Copy the rows word for word, starting at the line that contains "Are the bars horizontal?" and ending at the line that contains "True or false: the data shows -135.8 at 28.", with both of those lines included. Leave the pictures out of your answer.

+++ Records for the exercise

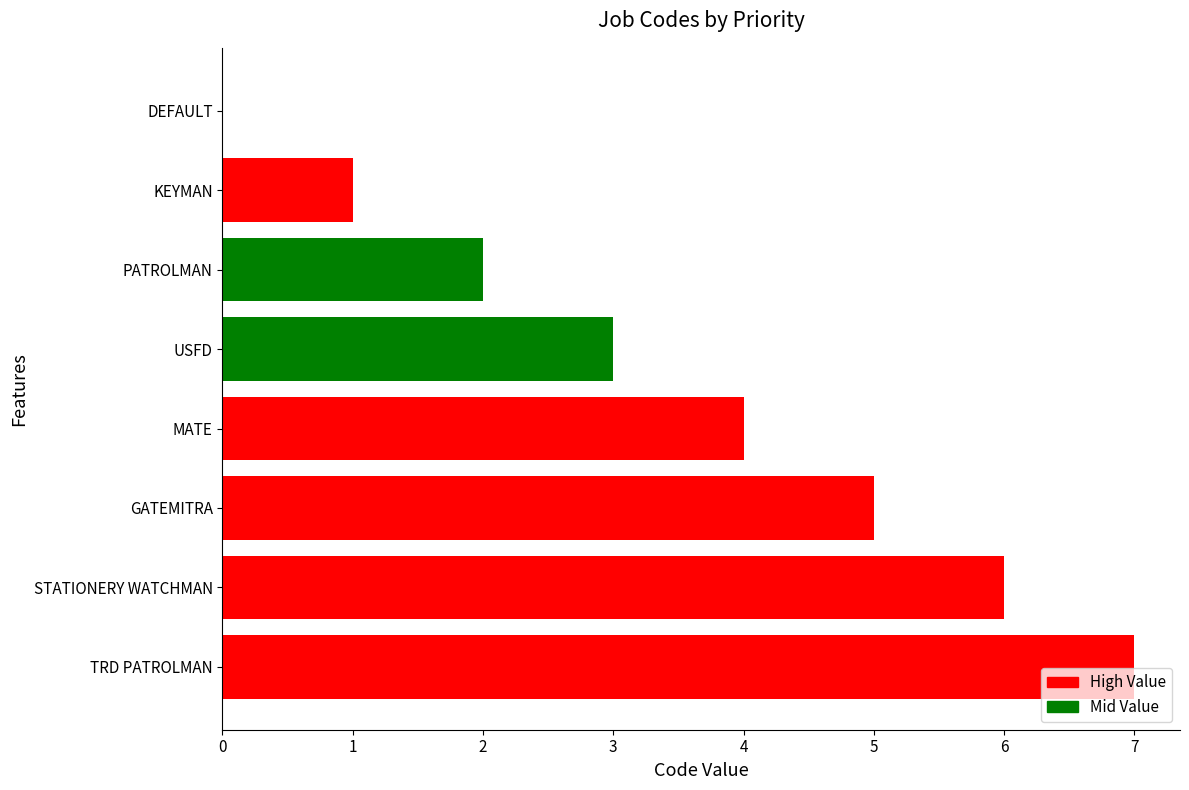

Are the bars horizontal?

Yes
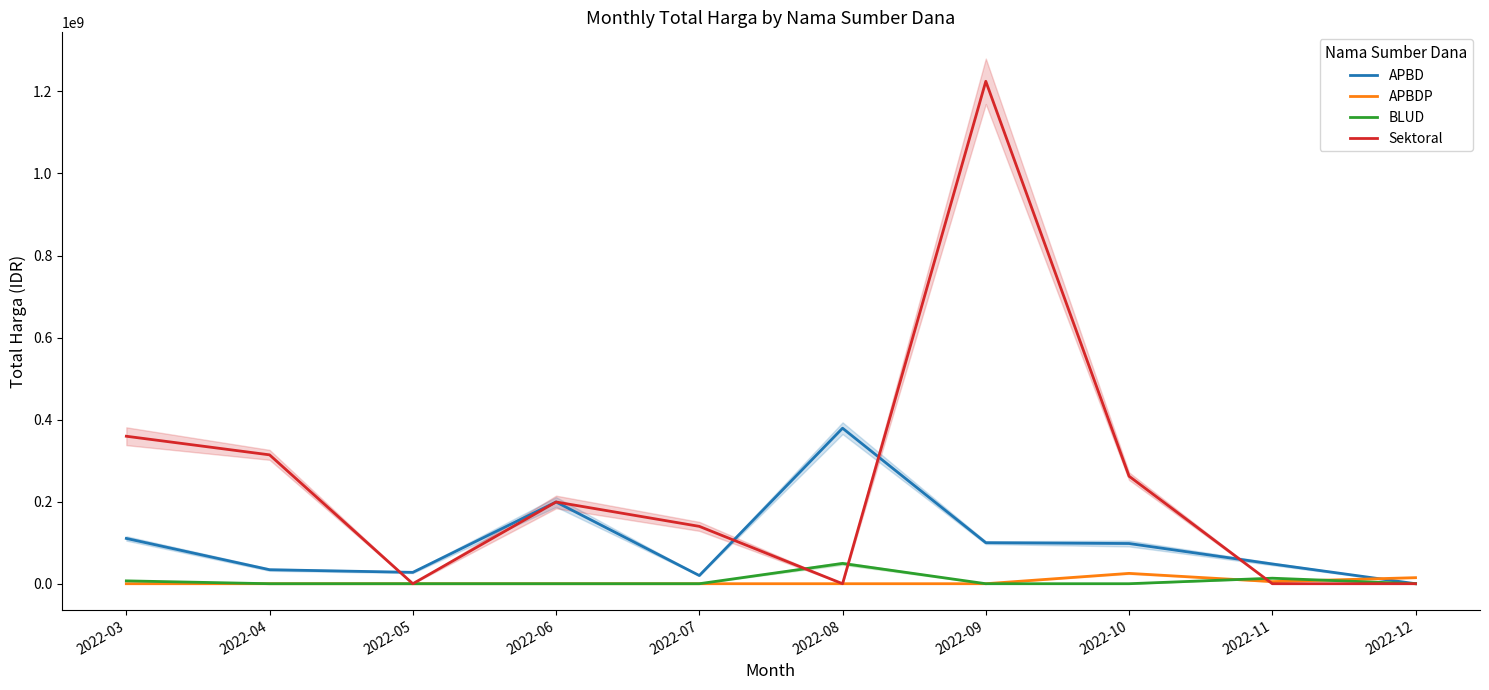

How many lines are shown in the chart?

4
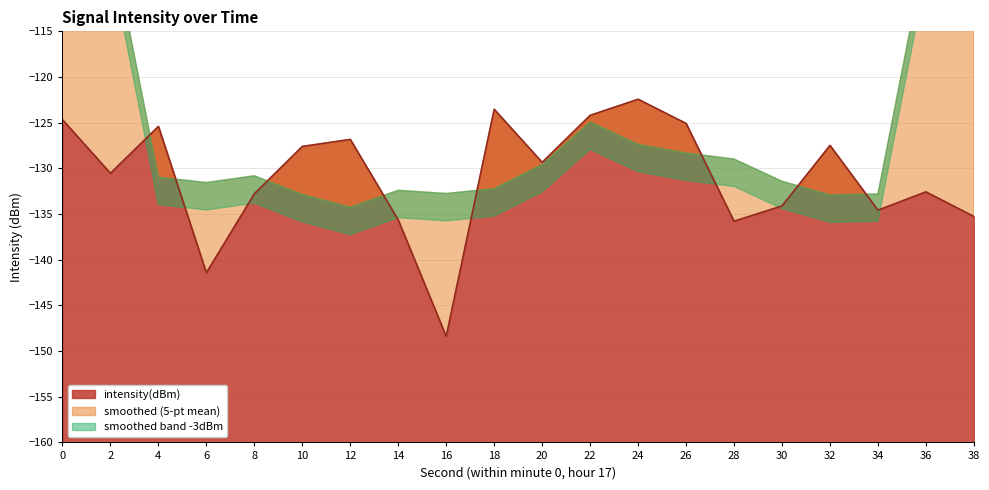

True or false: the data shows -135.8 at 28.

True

++++++
+++ Records for the exercise

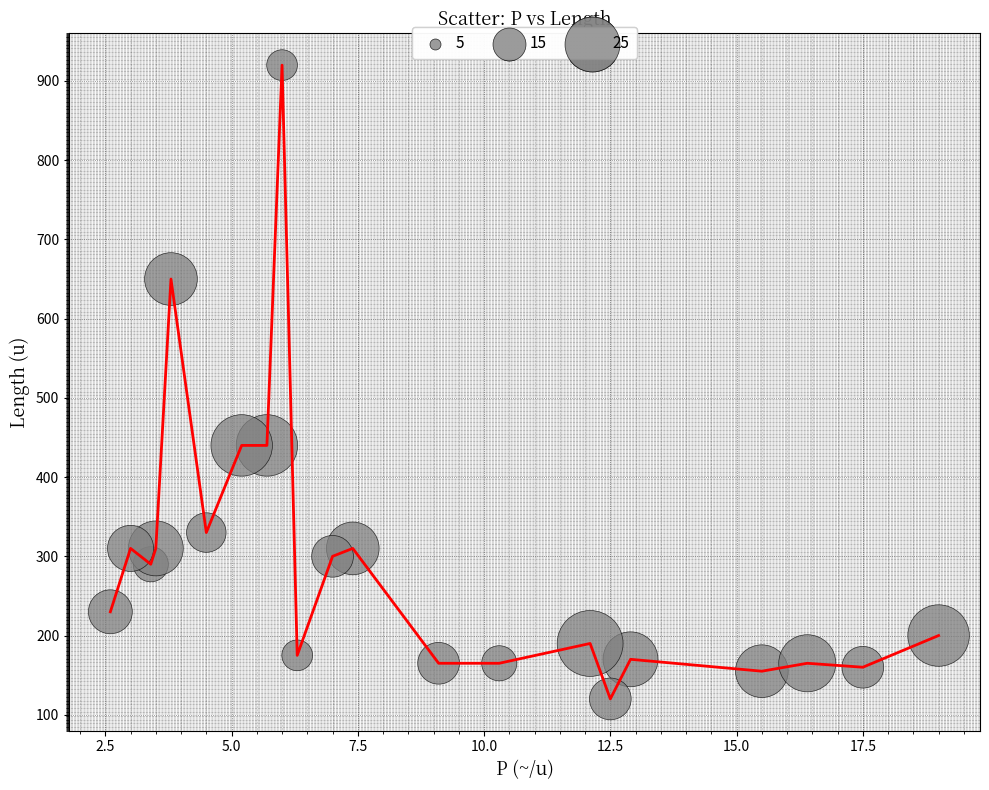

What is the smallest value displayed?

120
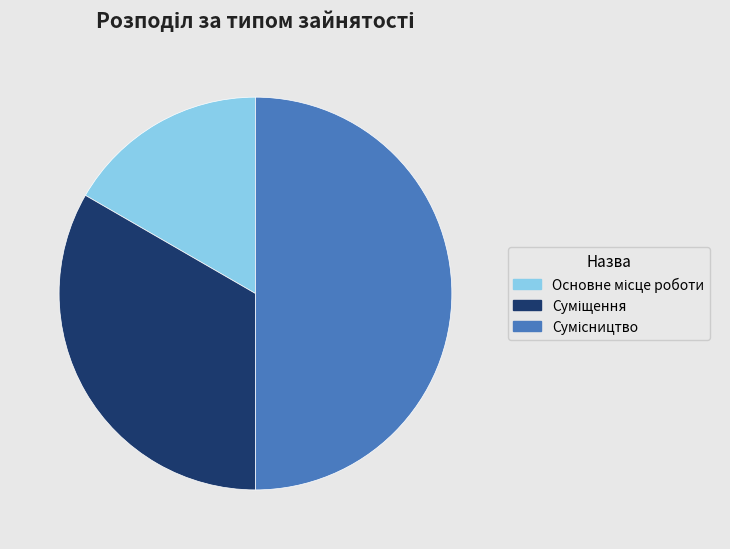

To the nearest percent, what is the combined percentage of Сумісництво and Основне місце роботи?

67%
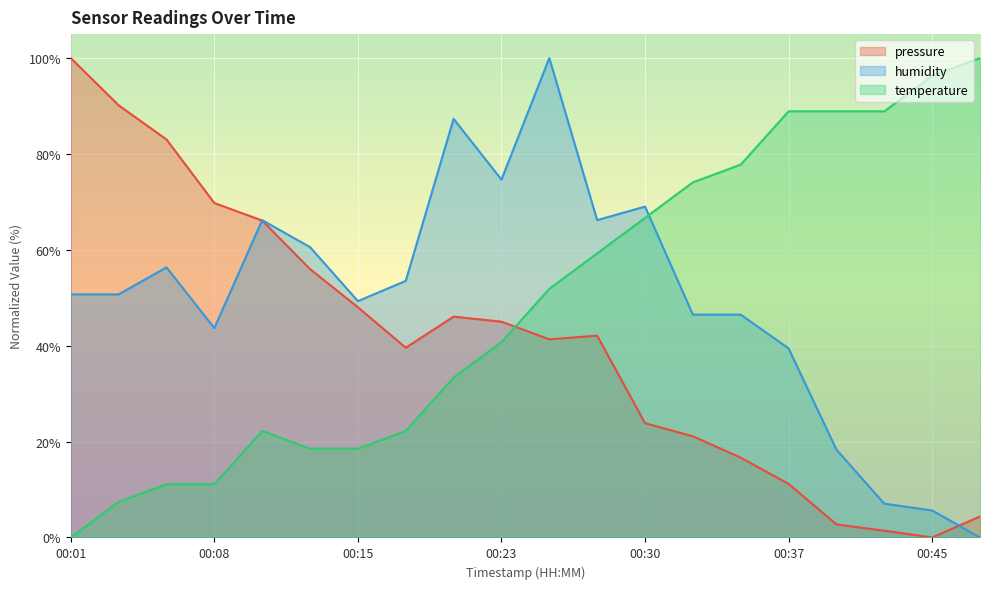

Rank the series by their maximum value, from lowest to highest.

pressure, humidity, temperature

++++++

# Response area
Are the bars horizontal?

Yes

How many lines are shown in the chart?

4

True or false: the data shows -135.8 at 28.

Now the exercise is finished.